Backyard Chickens: Off-the-Grid Solution or Off-the-Charts Mistake?

Last week, Kim Severson shined a harsh light on the dark side of urban homesteading. Her Oct. 22 New York Times piece called "When the Problems Come Home to Roost" certainly sounded like the title of a feather-weight horror pulp, but in fact, it concerned actual chickens - specifically, those raised in the Bay Area by amateur coop-tenders.

backyardchicks.jpg
nickstereo/Flickr
Seemed like a good idea at the time.
City-dwelling chicken owners buy their first hatchlings dreaming of fresh eggs, not diseases with disturbing names -- like pasty butt and fowl plague -- or an onslaught of rats and raccoons. Unfortunately, according to Severson's sources, followers of the trend should anticipate such complications and be prepared for no shortage of fatalities, some of which may relate rather directly to the extent to which a collection of cluckers -- and occasionally crowers -- irritates human neighbors.
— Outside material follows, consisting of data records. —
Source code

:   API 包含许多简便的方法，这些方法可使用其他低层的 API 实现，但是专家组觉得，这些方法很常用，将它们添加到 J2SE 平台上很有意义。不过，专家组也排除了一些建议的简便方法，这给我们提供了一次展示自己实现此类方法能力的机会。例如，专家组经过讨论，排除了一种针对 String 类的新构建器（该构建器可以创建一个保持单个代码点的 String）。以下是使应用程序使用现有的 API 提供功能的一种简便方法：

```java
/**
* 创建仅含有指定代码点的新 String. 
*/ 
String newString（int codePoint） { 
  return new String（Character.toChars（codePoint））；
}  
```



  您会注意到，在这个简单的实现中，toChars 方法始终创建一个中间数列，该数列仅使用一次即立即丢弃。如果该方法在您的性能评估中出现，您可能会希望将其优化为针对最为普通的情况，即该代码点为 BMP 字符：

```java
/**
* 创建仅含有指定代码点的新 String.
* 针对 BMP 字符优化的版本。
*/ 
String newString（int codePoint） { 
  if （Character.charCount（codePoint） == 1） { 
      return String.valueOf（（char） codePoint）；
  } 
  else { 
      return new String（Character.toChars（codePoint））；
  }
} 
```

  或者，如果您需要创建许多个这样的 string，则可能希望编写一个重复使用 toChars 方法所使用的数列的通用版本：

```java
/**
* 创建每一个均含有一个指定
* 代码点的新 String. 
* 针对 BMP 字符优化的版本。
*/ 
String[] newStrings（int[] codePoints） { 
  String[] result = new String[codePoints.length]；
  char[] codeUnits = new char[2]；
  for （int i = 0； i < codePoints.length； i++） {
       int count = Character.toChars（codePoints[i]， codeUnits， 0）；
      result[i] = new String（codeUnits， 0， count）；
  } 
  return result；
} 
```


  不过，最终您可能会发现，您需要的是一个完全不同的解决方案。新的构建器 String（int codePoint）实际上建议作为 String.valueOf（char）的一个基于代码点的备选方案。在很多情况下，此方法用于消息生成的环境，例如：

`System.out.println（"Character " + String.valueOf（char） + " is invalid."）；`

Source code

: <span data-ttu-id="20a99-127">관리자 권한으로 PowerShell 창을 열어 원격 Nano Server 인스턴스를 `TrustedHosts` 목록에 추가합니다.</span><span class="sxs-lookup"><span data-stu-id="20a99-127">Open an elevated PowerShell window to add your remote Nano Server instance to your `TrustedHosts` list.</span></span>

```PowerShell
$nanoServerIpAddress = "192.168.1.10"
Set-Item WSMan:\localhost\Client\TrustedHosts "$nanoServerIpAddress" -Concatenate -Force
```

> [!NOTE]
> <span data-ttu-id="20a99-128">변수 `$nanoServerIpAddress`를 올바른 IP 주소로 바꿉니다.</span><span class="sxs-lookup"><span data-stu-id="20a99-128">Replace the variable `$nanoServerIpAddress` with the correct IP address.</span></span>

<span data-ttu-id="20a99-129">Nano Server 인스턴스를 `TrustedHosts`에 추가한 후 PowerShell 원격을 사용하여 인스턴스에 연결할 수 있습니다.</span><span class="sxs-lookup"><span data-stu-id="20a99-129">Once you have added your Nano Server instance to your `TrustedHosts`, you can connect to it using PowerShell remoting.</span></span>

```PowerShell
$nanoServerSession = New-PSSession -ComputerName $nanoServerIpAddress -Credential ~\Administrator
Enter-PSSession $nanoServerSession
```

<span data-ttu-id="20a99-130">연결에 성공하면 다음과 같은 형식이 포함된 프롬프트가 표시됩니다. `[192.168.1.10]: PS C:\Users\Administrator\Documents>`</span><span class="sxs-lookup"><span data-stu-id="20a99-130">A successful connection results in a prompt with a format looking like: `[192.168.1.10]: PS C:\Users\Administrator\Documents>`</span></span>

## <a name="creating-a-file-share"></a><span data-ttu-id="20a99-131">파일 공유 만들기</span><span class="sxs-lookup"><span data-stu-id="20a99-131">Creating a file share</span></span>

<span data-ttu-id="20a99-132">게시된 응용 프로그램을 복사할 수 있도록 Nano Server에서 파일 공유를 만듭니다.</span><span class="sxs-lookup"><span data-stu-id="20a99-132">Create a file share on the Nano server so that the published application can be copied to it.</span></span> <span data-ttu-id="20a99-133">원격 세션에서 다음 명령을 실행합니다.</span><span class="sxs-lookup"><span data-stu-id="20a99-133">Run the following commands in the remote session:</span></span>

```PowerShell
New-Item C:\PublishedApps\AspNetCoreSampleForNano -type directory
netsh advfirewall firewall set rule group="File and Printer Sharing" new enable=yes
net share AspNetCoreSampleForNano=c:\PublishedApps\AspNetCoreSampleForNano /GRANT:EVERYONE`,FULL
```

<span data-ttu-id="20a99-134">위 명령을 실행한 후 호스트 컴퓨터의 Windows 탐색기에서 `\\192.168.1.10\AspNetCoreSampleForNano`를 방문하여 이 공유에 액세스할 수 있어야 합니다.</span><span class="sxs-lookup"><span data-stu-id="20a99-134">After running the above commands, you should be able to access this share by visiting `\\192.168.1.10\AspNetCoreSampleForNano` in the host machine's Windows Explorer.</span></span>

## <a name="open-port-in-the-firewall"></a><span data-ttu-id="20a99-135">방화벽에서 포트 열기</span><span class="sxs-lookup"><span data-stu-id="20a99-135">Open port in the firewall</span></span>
With a different headline, this article could have appeared in The Onion: "Chickens Die Easily, Observes Local Urban Homesteader," or perhaps "Farming Much Harder Than San Francisco Landscape Architect Ever Imagined."

While we've no immediate issue to stoke with city chickens or the people who raise them, Severson's piece did quote animal-rights workers alleging that the fad has filled the cages of animal rescue organizations with unwanted roosters.

Such a shame. Roosters may not lay fancy eggs, but they're good eating all the same. A contributor to a backyard chickens forum suggests butchering roosters at around six months -- or whenever they start crowing a lot.